Many illegal behaviors end up being illegal by virtue of being done in public. – Lynn Thompson
While the homeless are not any more violent than others, they are often unfairly targeted by policies which are intended to reduce the number of violent crimes. In fact, according to one study [PDF] by the American non profit NLCHP, the homeless actually commit violent or property damaging crimes at a lower rate than housed individuals. Despite these facts, however, public outcry and stereotyping tend to win out when policy decisions are made, and homeless groups are inappropriately targeted. Gentrification and fear tend to be the primary motivators of policy making and public opinion, meaning homeless people – instead of receiving the support they need, or being allowed exceptions for camping overnight – are instead outcast, hated, and forgotten about.
I encourage all of you to speak out in your communities, especially those of you living in areas where homelessness has become a hot issue. Reach out to your policy makers and city council and ask what is being done to solve issues like homelessness in your community. Encourage policies which reach out to the homeless and help them get on their feet, and discourage those which target them with police forces and fear campaigns.

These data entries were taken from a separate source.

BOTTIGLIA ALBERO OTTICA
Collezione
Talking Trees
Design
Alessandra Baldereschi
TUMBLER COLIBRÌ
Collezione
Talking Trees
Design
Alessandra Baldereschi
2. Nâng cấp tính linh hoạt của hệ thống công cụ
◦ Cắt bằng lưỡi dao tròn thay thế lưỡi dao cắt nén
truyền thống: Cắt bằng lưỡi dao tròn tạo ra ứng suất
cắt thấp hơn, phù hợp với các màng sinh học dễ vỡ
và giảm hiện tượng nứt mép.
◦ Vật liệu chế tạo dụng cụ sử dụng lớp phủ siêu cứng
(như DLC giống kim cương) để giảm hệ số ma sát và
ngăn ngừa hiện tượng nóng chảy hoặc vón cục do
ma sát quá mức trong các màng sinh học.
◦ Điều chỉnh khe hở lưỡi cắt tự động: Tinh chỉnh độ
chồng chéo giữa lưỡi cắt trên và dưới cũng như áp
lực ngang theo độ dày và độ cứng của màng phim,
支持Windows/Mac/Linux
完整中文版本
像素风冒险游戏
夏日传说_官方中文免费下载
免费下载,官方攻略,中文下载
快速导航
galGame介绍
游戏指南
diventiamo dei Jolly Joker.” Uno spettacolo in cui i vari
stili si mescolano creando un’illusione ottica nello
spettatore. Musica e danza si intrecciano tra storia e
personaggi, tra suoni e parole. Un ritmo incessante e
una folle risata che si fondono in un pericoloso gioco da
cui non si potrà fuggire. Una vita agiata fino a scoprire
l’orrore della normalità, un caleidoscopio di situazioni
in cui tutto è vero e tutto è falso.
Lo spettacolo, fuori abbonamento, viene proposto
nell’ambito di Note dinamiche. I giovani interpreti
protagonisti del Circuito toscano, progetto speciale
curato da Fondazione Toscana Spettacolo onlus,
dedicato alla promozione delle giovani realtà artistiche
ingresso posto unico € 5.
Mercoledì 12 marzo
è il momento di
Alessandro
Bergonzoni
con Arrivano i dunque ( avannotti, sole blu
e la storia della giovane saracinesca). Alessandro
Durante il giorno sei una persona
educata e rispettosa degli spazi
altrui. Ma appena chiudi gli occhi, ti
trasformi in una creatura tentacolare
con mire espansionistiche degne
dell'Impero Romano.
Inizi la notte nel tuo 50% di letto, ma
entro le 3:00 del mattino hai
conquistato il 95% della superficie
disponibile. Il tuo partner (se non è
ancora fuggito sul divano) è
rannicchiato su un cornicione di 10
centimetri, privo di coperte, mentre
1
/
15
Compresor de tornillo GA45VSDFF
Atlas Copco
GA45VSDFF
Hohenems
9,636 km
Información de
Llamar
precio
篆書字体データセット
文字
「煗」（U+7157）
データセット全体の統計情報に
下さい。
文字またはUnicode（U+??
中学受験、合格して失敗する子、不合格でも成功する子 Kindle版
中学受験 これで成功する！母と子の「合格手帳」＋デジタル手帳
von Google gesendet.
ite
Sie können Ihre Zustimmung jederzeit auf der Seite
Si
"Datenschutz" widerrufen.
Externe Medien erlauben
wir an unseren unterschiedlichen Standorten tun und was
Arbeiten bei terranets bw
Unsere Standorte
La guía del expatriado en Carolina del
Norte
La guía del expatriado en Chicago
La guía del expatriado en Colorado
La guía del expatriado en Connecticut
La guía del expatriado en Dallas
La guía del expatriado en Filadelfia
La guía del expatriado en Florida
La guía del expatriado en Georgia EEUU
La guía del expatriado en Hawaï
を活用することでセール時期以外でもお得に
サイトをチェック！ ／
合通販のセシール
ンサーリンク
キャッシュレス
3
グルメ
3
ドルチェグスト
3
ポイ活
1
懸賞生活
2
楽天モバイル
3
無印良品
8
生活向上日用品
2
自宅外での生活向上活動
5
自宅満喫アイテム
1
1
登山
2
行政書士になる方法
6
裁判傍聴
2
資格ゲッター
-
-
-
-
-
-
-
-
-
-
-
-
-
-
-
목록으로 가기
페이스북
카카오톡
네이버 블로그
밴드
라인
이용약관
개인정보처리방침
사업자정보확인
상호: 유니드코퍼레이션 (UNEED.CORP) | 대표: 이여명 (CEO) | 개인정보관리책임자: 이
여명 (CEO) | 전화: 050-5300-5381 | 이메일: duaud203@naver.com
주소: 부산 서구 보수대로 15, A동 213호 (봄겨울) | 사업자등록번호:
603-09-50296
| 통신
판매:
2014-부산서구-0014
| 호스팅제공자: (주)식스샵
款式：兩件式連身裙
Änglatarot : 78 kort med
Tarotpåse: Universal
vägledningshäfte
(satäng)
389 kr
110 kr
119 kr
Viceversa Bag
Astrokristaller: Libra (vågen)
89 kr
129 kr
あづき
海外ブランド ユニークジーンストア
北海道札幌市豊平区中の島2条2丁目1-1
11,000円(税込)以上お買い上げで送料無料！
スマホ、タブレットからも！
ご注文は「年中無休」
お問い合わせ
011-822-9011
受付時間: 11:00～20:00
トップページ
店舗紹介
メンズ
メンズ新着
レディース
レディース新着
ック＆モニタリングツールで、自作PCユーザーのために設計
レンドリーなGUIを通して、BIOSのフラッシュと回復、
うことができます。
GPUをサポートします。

But more importantly, speak to them. Help them know they aren’t alone, and that they’re still human. Say good morning to them as you walk by. Ask them how their day is going. I’ve written in the past about how people in the West, especially Americans, are starving for social interaction. The homeless are over 9 times more likely [PDF] to commit suicide than the general population, and loneliness is one of the primary risk factors associated with this behavior. There is a strong link between suicide and weakened social ties, something with which the homeless are constantly confronted, and something you as a citizen can combat. And who knows, you might even stop to enjoy a nice sunrise.